WHAT IS BEING ASKED →
The listing below must be repeated word for word, with its images excluded.

DATA SUPPLIED →
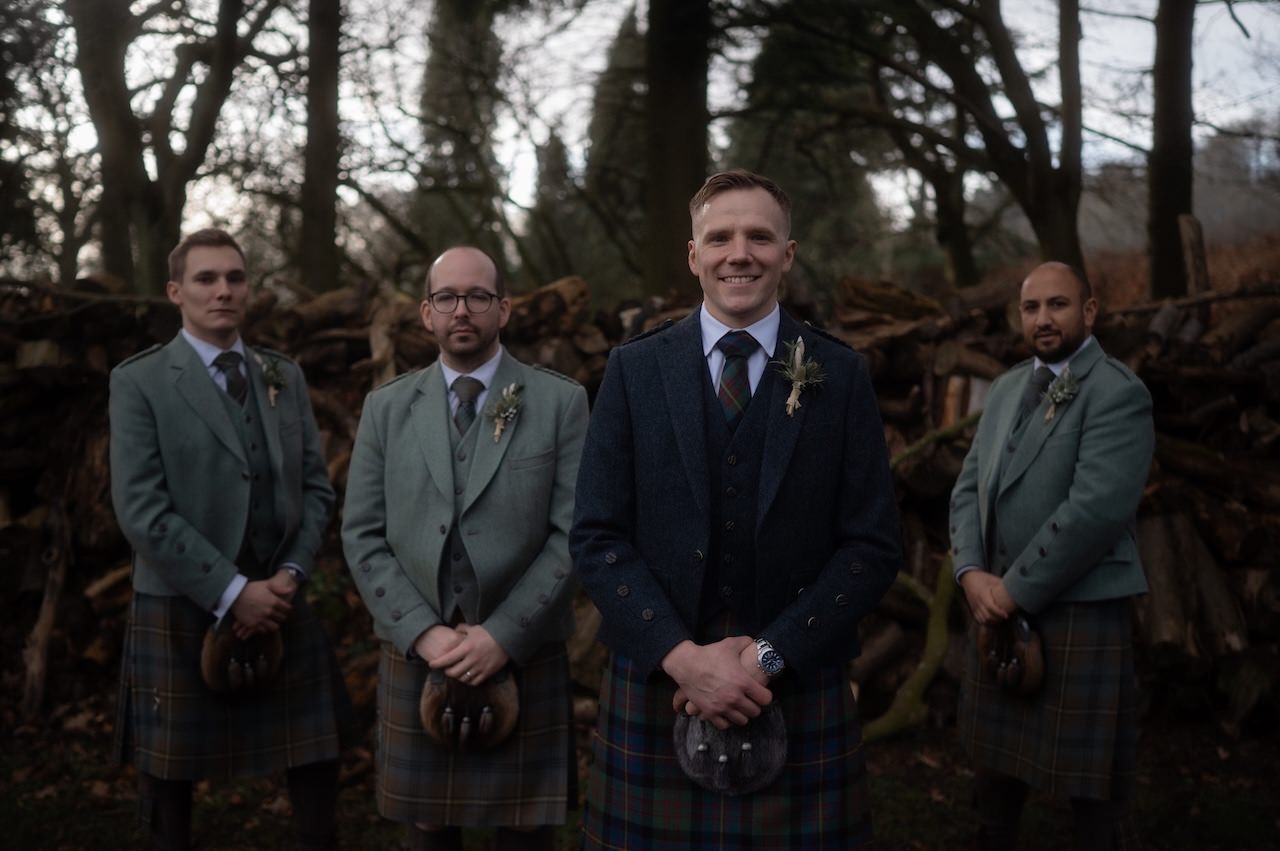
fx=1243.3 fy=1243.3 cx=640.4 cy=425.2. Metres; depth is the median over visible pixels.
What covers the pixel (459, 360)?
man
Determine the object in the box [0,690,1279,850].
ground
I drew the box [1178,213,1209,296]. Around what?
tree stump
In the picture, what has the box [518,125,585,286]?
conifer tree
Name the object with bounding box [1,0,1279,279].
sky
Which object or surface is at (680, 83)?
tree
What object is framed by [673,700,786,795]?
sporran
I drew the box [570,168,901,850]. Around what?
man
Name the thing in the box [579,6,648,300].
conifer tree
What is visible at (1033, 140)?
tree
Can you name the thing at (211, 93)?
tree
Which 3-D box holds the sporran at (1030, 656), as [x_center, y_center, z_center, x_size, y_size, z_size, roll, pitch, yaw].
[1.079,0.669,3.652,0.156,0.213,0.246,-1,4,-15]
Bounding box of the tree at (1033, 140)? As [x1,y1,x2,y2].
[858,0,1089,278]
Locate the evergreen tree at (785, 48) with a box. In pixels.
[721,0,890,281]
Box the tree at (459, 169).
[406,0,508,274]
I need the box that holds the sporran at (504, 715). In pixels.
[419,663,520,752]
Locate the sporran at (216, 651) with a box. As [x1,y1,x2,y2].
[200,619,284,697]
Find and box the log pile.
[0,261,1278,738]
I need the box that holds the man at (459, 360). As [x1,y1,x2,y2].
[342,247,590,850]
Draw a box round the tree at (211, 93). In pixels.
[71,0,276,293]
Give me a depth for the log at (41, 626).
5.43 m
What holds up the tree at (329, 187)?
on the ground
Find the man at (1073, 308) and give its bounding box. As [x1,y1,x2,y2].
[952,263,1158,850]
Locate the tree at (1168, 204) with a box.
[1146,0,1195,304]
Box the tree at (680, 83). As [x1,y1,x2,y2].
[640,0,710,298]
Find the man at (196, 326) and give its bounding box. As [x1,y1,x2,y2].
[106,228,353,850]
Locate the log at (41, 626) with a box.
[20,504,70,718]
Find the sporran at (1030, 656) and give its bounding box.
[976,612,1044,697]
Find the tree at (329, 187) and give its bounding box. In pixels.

SOLUTION TO THIS PROBLEM →
fx=1243.3 fy=1243.3 cx=640.4 cy=425.2. Metres; depth is the median over visible pixels.
What covers the pixel (459, 360)?
man
Determine the object in the box [0,690,1279,850].
ground
I drew the box [1178,213,1209,296]. Around what?
tree stump
In the picture, what has the box [518,125,585,286]?
conifer tree
Name the object with bounding box [1,0,1279,279].
sky
Which object or surface is at (680, 83)?
tree
What object is framed by [673,700,786,795]?
sporran
I drew the box [570,168,901,850]. Around what?
man
Name the thing in the box [579,6,648,300].
conifer tree
What is visible at (1033, 140)?
tree
Can you name the thing at (211, 93)?
tree
Which 3-D box holds the sporran at (1030, 656), as [x_center, y_center, z_center, x_size, y_size, z_size, roll, pitch, yaw].
[1.079,0.669,3.652,0.156,0.213,0.246,-1,4,-15]
Bounding box of the tree at (1033, 140)? As [x1,y1,x2,y2].
[858,0,1089,278]
Locate the evergreen tree at (785, 48) with a box. In pixels.
[721,0,890,281]
Box the tree at (459, 169).
[406,0,508,274]
I need the box that holds the sporran at (504, 715). In pixels.
[419,663,520,752]
Locate the sporran at (216, 651) with a box. As [x1,y1,x2,y2].
[200,619,284,697]
Find and box the log pile.
[0,261,1278,738]
I need the box that holds the man at (459, 360). As [x1,y1,x2,y2].
[342,247,590,850]
Draw a box round the tree at (211, 93). In pixels.
[71,0,276,293]
Give me a depth for the log at (41, 626).
5.43 m
What holds up the tree at (329, 187)?
on the ground
Find the man at (1073, 308) and give its bounding box. As [x1,y1,x2,y2].
[952,263,1158,850]
Locate the tree at (1168, 204) with a box.
[1146,0,1195,304]
Box the tree at (680, 83). As [x1,y1,x2,y2].
[640,0,710,298]
Find the man at (196, 326) and give its bounding box. As [x1,y1,x2,y2].
[106,228,353,850]
Locate the log at (41, 626) with a box.
[20,504,70,718]
Find the sporran at (1030, 656) and give its bounding box.
[976,612,1044,697]
Find the tree at (329, 187) and give its bounding box. In pixels.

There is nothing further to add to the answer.